Thursday, October 23, 2014

Even if she's done it in the past

I was watching an episode of "Law & Order: SVU" last night with my slave, and the story brought up some interesting points.  In the episode, a woman who had done rape fantasy porn had two men corner her in the bathroom at a party and treat her like she'd been treated in the movies she'd done--but without her consent.  There is no question in my mind that it was rape.  No matter how she'd been treated in films, she had always given explicit consent.  That's how the industry works--or should work.  The "victim" in the film is aware of what's going to happen, and she can stop it at any time.  With the young men who raped her, there was no discussion of safe words or hard limits.  I find consensual non-consent hot, as does my slave, but we still enforce hard limits, and a safe word will still stop the play.

In the absence of safe words, "No" and "Stop" are your safe words.  Absolutely.  Beyond a doubt.

The rape victim didn't get justice, though.  The defense attorney used her film work against her, saying that the only difference between what happened to her without her consent and what happened on film was that she didn't get paid.  No, that's not the difference.  The difference was lack of consent.  The difference was a lack of discussion of limits and what was going to happen.  Sex workers are not exempt from rape.

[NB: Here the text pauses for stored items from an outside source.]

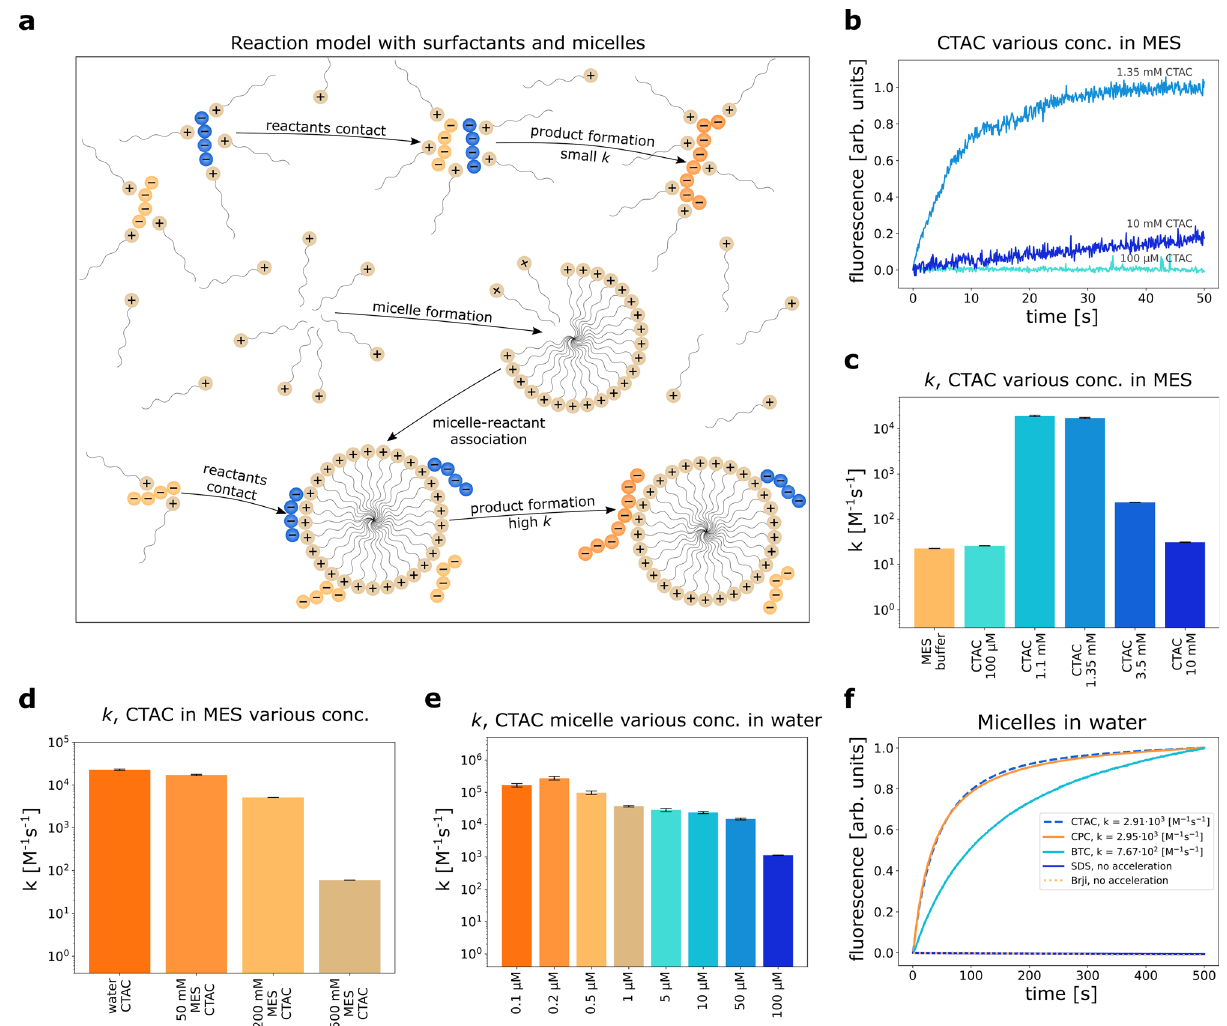
Fig. 4 | Reaction in the presence of micelles. a Reaction model with surfactants; product formation can be accelerated either by free surfactants or micelles with different speeds. b Reaction in 50 mM MES catalyzed with CTAC of different con- centrations(aboveandbelowCMC,CMC=0.7mM),and c its k values. d k valuesfor product formation in constact concentration of CTAC micelles (8 μ M) and various concentrations of MES pH 6.1. e k values for CoA/CoA-M reaction versus different CTACmicelleconcentrationinwater(CMC=1.06mM)atconstantconcentrationof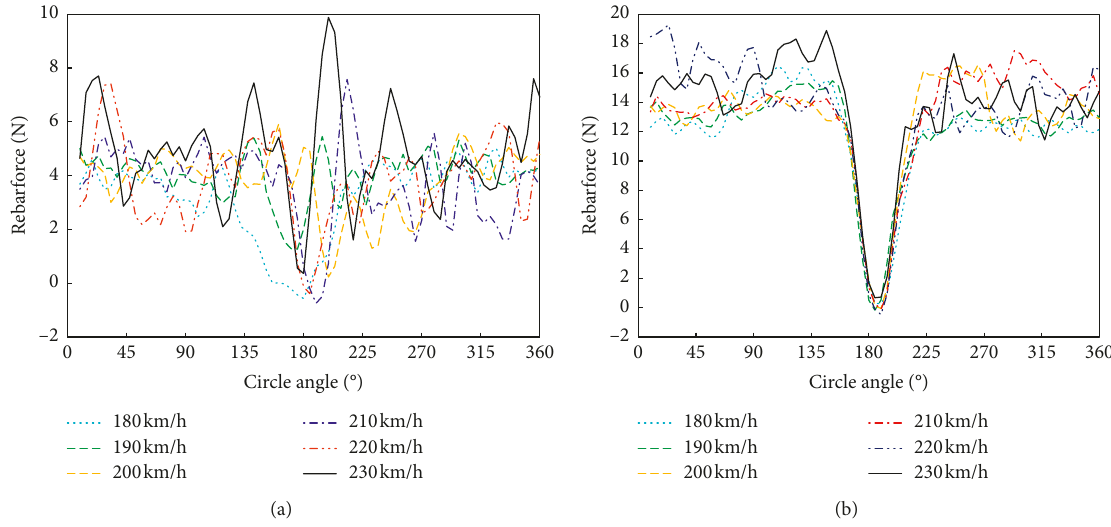
Figure 11: Circumferential distribution of carcass cord stress at different velocities. (a) Circumferential stress on the turn-up point of the carcass layer (point A). (b) Circumferential stress on the sidewall point of the carcass layer (point B).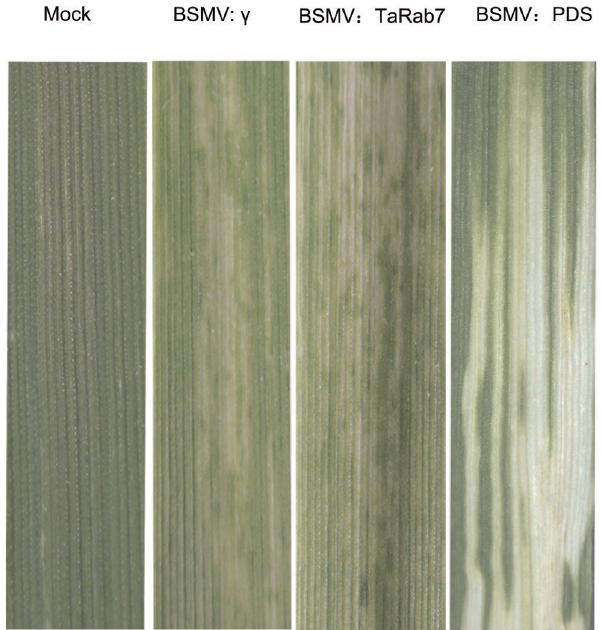
Figure 6. Mild chlorotic mosaic symptoms were observed on the leaves at 9 dpi. Mild chlorotic mosaic symptoms were observed on the leaves inoculated with BSMV: c or BSMV:TaRab7 at 9 dpi. Photobleaching was evident on leaves infected with BSMV: TaPDS at 15 dpi but not on mock-inoculated leaves.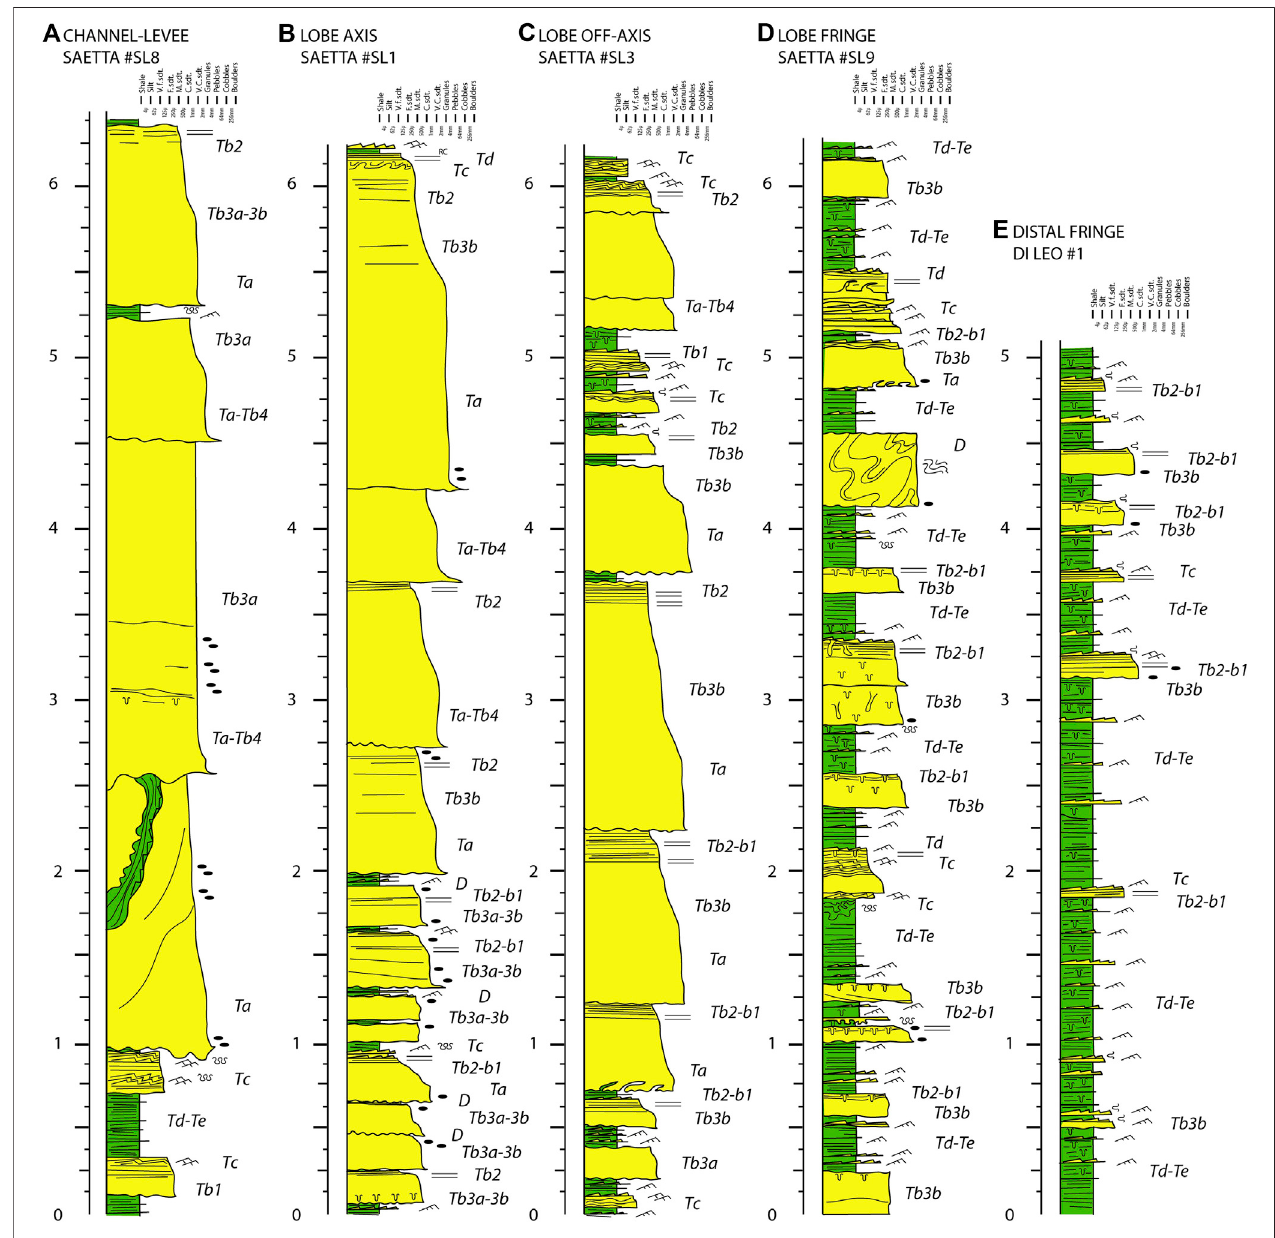
FIGURE 7 | Facies associations and architectural element. (A) Channel and Levee (C-Le) from sedimentological section Saetta #SL8. (B) Lobe axis (LA) from sedimentological section Saetta #SL1. (C) Lobe off-axis (LOA) from sedimentological section Saetta #SL3. (D) Lobe fringe (LF) from sedimentological section Saetta #SL9. (E) Distal lobe fringe (DF) from sedimentological section Di Leo #1.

That's not really the point I wanted to bring up, though; what went on in my mind was prior knowledge of the sexual activities of submissives--and dominants as well--and how it applies to subsequent BDSM activities with new partners.  Some people might have it in their mind that because a submissive or dominant did something with a previous partner, that activity is on the table in the current relationship--but it's not.  There still has to be consent.  Maybe your new partner isn't comfortable doing that thing with you.  Perhaps your lack of experience, lack of knowledge and/or responsibility for safety, or lack of skill (you can have experience without gaining proficiency) makes your partner uncomfortable with a particular act.  Maybe the trust has not yet been built.

In short: nothing a person has done in the past with kink gives you an excuse to coerce that individual into the act with you.  Consent is essential.  The comfort level has to be there.

I've done a lot of things with previous subs that required a lot of trust--dangerous things that could result in serious injury, infection, or even death.  That kind of trust doesn't come easily for most people, submissive or dominant.  Purely from the dominant perspective, there's the consideration of trust where marks are concerned.  Where there's evidence of BDSM play, there's also a potential domestic violence or rape charge.  Being able to trust your partner not to have you arrested takes time--sometimes.  Some people are able to gain trust more quickly than others, but the bottom line is: if you don't trust your partner with a certain kink, you shouldn't engage in that particular act--and by no means should the other person pressure or coerce you into it.